Reproduce the entries that follow with every occurrence of "vanity cabinet" changed to "bathroom vanity" and all other text left unchanged. Omit the pictures.

* [LISTED RECORDS]:

------------------------------------------------

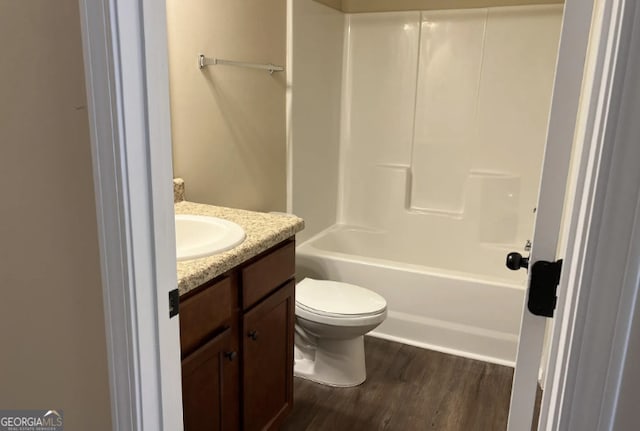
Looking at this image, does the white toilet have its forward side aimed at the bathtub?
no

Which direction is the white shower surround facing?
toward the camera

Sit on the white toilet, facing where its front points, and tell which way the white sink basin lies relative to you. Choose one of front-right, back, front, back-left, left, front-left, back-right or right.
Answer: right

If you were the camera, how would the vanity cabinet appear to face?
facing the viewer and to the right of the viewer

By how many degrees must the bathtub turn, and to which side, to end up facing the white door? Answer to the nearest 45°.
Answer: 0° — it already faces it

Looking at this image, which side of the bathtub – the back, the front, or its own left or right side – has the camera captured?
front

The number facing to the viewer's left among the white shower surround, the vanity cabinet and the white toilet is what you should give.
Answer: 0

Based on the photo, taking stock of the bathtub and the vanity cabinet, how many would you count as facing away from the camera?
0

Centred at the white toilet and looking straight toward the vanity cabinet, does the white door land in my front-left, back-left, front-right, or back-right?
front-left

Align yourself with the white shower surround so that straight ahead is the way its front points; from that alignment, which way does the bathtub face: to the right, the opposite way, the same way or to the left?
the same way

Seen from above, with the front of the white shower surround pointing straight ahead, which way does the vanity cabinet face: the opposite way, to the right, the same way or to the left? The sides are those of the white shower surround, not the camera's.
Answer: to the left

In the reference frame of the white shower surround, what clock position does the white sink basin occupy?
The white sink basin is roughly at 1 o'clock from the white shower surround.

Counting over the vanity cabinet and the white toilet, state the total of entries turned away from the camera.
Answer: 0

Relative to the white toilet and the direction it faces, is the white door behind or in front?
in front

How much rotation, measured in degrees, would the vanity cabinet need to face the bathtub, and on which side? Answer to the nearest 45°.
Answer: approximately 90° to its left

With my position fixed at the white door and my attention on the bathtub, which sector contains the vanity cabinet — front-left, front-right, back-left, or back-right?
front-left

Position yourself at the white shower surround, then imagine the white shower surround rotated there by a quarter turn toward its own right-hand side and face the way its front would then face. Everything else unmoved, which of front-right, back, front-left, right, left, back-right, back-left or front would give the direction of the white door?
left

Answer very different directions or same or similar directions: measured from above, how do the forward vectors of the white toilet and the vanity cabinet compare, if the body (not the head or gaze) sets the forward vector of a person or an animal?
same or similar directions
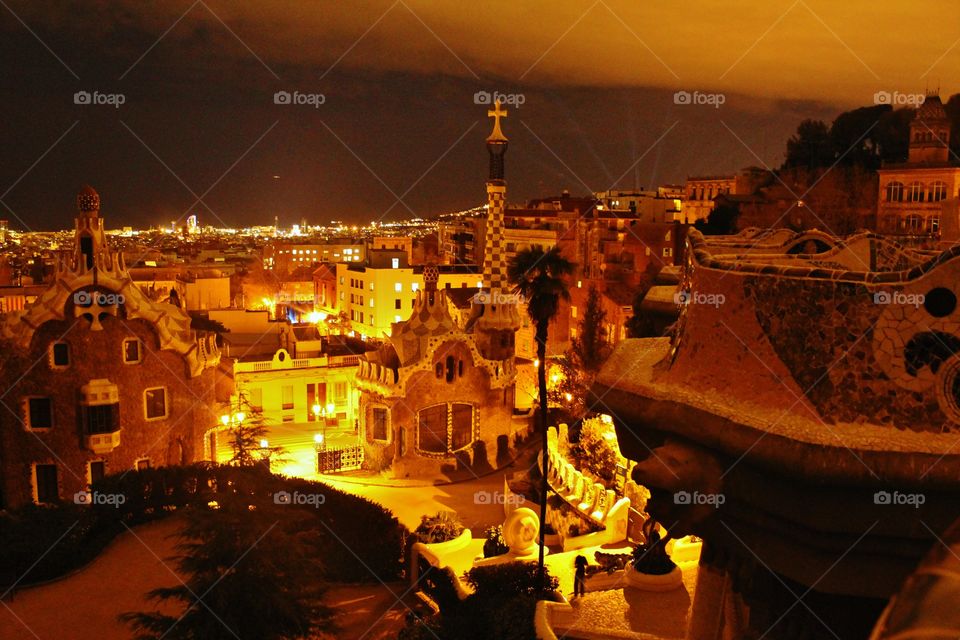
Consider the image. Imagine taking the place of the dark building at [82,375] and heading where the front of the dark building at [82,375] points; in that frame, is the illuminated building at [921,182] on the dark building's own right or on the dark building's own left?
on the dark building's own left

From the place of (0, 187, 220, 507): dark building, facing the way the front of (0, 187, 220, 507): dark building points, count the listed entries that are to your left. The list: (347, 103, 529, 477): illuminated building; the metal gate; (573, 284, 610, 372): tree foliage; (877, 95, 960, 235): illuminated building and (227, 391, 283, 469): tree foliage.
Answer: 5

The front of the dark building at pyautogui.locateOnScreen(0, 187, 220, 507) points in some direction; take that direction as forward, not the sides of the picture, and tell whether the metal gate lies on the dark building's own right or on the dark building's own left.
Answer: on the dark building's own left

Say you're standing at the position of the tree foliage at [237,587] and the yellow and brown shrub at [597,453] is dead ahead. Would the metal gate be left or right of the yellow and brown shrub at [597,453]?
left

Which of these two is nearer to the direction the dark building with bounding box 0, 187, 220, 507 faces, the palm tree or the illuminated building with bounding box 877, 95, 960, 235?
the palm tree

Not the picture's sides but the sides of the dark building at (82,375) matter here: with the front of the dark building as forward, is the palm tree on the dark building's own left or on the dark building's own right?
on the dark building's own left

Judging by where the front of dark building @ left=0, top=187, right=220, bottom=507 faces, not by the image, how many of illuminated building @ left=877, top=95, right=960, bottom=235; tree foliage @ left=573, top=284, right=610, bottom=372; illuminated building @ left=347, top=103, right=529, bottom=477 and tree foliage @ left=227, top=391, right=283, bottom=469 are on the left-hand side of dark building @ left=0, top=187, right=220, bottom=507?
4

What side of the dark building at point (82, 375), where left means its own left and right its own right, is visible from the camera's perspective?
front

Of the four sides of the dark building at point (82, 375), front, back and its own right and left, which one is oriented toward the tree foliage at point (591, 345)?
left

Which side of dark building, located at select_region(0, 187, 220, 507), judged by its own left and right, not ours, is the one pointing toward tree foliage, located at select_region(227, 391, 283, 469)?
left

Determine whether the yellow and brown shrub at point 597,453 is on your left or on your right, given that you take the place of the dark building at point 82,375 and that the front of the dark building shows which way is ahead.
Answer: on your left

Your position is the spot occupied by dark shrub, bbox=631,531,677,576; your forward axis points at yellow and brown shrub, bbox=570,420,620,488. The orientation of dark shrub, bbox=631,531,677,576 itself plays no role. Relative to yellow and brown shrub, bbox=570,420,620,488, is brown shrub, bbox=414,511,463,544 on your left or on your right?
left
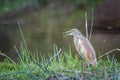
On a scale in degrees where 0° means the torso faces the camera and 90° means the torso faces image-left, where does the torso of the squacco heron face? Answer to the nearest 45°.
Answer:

------------------------------------------------

* [OUTPUT BELOW]:
Looking at this image, does the white toilet have its forward side aimed at the bathtub?
no

Which direction is the white shower surround facing?
toward the camera

Sit on the white toilet, facing where its front points, and tell which way the white sink basin lies relative to you. Choose one of front-right, back, front, back-left, left, front-left, back-right or right.
Answer: right

If you were the camera, how would the bathroom vanity appear to face?
facing the viewer and to the right of the viewer

By how many degrees must the bathtub turn, and to which side, to end up facing the white door? Answer to the nearest 45°.
Answer: 0° — it already faces it

Looking at this image, which side of the bathtub – the back, the front, or its own left or right side – has the camera captured?
front

The number facing to the viewer's left among the white shower surround, the bathroom vanity and the white toilet is what you should give.
Answer: 0

Based on the photo, taking stock of the bathtub and the bathroom vanity, how many would you count as facing away from the camera?
0

Centred at the white toilet and looking straight toward the bathroom vanity, does the white door land in my front-left, back-left, front-right, or back-right?
front-left

Align yourself with the white shower surround so that straight ahead is the way its front points; from that alignment, which way does the bathtub face: to the right, the opposite way, the same way or to the left?
the same way

Seen from above, with the front of the white shower surround pointing straight ahead, which way does the bathroom vanity face: the opposite way, to the right, the same way or to the left? The sides are those of the white shower surround, not the camera's.
Answer: to the left

In the reference frame of the white shower surround, what clock position does the white sink basin occupy?
The white sink basin is roughly at 1 o'clock from the white shower surround.

Counting over the bathroom vanity and the white toilet, state the total of entries turned away from the camera.
Answer: 0

Relative to the white toilet and the direction it faces, is the white door behind or in front?
in front

How much rotation, measured in degrees, would the bathroom vanity need to face the bathtub, and on which side? Answer to the nearest 45°.
Answer: approximately 90° to its left

With my position fixed at the white door and my attention on the bathtub, which sector contains the bathroom vanity — front-left, front-right, back-left, or back-right?
front-left

Position yourself at the white shower surround, then imagine the white shower surround rotated there by a quarter turn toward its own right-hand side and face the way its front would then face. Everything else unmoved, which of front-right, back, front-left, right, left, back-right, back-left or front would give the direction of the white door?
left

Answer very different directions or same or similar directions: measured from above, how do the forward vectors of the white toilet and the bathroom vanity compare, if the body (not the head or gaze) sets the forward vector of a person or an animal?
same or similar directions
Consider the image. Imagine taking the place of the dark building at [82,375] and heading where the front of the dark building at [82,375] points; in that frame, is the illuminated building at [921,182] on the dark building's own right or on the dark building's own left?
on the dark building's own left

From the place of (0, 187, 220, 507): dark building, facing the way the front of (0, 187, 220, 507): dark building points, count the listed entries that are to your left. The list: (347, 103, 529, 477): illuminated building; the metal gate; (573, 284, 610, 372): tree foliage; (877, 95, 960, 235): illuminated building and (227, 391, 283, 469): tree foliage.
Answer: 5

The front of the dark building at pyautogui.locateOnScreen(0, 187, 220, 507) points in some direction; take that direction as forward, not the sides of the picture, and tell whether the metal gate lies on the dark building's own right or on the dark building's own left.
Answer: on the dark building's own left

Say you're standing at the position of the tree foliage at [237,587] and the yellow and brown shrub at [597,453] is dead ahead. Would the metal gate be left or right of the yellow and brown shrub at [597,453]?
left

Which of these two is nearer to the direction the dark building with bounding box 0, 187, 220, 507 faces, the palm tree or the illuminated building with bounding box 877, 95, 960, 235?
the palm tree

Not the picture's sides but the sides of the dark building at (82,375) matter here: with the front of the dark building as forward, is the palm tree on the dark building's own left or on the dark building's own right?
on the dark building's own left

Judging by where the front of dark building @ left=0, top=187, right=220, bottom=507 faces, not by the image, how many of illuminated building @ left=877, top=95, right=960, bottom=235; tree foliage @ left=573, top=284, right=610, bottom=372; illuminated building @ left=347, top=103, right=529, bottom=477 and tree foliage @ left=227, top=391, right=283, bottom=469 are on the left-hand side of dark building @ left=0, top=187, right=220, bottom=507?
4

What side of the dark building at point (82, 375), where left means its own left and right its own right, is visible from the camera's perspective?
front

Of the four sides of the dark building at point (82, 375), front, back and its own right and left, which one is oriented toward the tree foliage at point (591, 345)?
left

Which side of dark building, located at select_region(0, 187, 220, 507), judged by its own left and right, not ours, is the one pointing toward tree foliage, located at select_region(227, 391, 283, 469)?
left

Determine whether the yellow and brown shrub at point 597,453 is on your left or on your right, given that you take the place of the dark building at point 82,375 and that the front of the dark building shows which way is ahead.
Answer: on your left

Your position is the spot occupied by dark shrub, bbox=631,531,677,576; your forward axis points at yellow and brown shrub, bbox=570,420,620,488. The orientation of dark shrub, bbox=631,531,677,576 itself plays no role. Relative to yellow and brown shrub, bbox=570,420,620,488, is brown shrub, bbox=414,511,463,544 on your left or on your right?
left
On a scale in degrees where 0° means the torso faces the camera and 90° means the torso faces image-left, where does the torso of the squacco heron face? Answer to the nearest 45°.
Answer:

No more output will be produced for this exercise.